I try to keep an open mind but it’s hard. Apparently it is harder the better read and better educated you are, paradoxically and so perhaps the more I read and try to educate myself about different opinions the more closed I become to my own.
For this purpose, and to get a better understanding of what they are up to, I have signed up to many of the newsletters of the different political parties. I was interested therefore when the latest email arrived from the Reform Party.
As I am sure you are aware this is a party that has appeared phoenix-like from its many previous incarnations. It has been difficult at times to keep up with who is the leader and what they stand for yet the attached brochure in the email promised to enlighten me. It did and, while Reform is a party that I am extremely unlikely to vote for (hell freezing over and all that), it was an interesting read.
I found myself agreeing with some of what they are proposing, whilst being vehemently opposed to others. At times I found the document contradictory but then that is the nature of politics. For example I don’t want a low tax economy but rather a fair tax economy but do want to abolish the House of Lords, see a reform of our political system, have some freedoms restored and enshrine the right in law to legal protest. Its proposals to abolish VAT on domestic fuel and abolish air passenger duty flies in the face of its green policies – no pun intended.
I did get hung up on its ambitions to ‘Free us from the woke nonsense that pervades through Westminster and far too much of our lives’ and to ’Restore true freedom of speech’, neither of which have any meaning other than empty sound bites. If Reform wants to stop people being decent and inclusive, or are happy to trot out racist and inciting comments then count me out.

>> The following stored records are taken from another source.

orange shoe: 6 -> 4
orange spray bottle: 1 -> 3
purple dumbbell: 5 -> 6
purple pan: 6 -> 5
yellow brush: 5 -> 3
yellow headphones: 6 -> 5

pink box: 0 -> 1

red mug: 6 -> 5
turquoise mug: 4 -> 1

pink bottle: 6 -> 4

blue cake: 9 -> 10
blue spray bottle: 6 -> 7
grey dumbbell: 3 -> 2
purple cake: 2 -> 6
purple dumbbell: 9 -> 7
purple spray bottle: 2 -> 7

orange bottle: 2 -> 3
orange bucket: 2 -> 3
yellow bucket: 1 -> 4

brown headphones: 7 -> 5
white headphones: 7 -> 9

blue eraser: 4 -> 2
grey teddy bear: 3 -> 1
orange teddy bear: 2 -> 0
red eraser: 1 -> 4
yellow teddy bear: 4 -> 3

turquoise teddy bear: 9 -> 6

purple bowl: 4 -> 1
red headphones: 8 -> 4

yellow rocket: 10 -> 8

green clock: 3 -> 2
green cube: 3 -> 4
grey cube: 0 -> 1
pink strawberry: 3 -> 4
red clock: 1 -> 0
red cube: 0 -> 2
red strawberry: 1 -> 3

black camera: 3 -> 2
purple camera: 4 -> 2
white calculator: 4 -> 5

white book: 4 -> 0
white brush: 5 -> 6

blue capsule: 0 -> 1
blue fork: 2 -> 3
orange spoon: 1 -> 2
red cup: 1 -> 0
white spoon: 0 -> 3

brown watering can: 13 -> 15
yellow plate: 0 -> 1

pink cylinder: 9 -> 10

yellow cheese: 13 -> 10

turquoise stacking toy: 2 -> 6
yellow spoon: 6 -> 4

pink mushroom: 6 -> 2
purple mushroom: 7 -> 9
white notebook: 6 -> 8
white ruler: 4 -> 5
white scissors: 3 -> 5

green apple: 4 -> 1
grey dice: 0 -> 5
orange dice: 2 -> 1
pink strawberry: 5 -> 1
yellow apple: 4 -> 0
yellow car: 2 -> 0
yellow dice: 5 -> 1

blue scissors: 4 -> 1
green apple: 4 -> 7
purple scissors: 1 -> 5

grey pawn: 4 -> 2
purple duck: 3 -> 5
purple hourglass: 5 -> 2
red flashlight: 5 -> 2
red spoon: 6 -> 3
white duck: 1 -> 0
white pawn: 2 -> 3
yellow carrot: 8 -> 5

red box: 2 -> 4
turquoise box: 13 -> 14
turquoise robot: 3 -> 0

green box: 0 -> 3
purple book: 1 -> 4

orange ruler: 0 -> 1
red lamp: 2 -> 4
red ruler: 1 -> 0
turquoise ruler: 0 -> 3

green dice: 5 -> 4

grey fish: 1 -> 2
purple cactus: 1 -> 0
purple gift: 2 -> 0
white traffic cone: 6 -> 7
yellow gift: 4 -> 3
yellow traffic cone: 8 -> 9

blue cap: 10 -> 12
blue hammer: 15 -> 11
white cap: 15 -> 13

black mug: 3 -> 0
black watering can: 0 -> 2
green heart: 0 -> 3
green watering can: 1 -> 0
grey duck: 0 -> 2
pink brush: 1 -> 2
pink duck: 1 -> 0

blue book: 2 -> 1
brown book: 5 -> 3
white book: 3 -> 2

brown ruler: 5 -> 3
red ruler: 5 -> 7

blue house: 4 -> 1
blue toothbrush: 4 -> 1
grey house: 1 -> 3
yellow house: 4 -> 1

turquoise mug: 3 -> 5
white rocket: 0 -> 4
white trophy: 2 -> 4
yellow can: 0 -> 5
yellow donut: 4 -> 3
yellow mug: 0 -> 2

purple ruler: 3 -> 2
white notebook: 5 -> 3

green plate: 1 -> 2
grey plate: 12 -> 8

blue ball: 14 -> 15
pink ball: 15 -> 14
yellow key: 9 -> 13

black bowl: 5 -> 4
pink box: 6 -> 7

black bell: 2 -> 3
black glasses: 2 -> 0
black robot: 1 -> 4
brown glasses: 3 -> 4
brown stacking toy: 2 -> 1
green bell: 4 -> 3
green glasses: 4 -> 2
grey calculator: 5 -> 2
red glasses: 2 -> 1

What the brochure showed me however is that in all parties, there are things that a voter would agree with and things that they would not. Each of us holds opinions that lie across the political spectrum, depending upon personal circumstances and how the issue is portrayed. No one party is a nirvana and each has to represent a broad church of opinion.
The bigger the party, the broader the spectrum of opinion it must contain and therefore, the less relevant it can become to a specific ideology. Perhaps that is why these days, personality politics has become so important as no one can work out what any party really stands for.
At least I have an idea about Reform.